Each line of the material below should be reproduced exactly.
====== Exercise material ======
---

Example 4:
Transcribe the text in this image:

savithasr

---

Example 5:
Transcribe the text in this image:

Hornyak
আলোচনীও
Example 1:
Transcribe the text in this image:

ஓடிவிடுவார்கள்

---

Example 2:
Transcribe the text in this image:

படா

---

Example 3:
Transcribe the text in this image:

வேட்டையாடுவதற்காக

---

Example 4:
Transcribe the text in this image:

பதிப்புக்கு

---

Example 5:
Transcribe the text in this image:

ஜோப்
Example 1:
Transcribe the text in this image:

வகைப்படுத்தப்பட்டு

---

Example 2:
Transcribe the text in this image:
======
__Written answer__:
---

Example 4:
Transcribe the text in this image:

savithasr

---

Example 5:
Transcribe the text in this image:

Hornyak
আলোচনীও
Example 1:
Transcribe the text in this image:

ஓடிவிடுவார்கள்

---

Example 2:
Transcribe the text in this image:

படா

---

Example 3:
Transcribe the text in this image:

வேட்டையாடுவதற்காக

---

Example 4:
Transcribe the text in this image:

பதிப்புக்கு

---

Example 5:
Transcribe the text in this image:

ஜோப்
Example 1:
Transcribe the text in this image:

வகைப்படுத்தப்பட்டு

---

Example 2:
Transcribe the text in this image:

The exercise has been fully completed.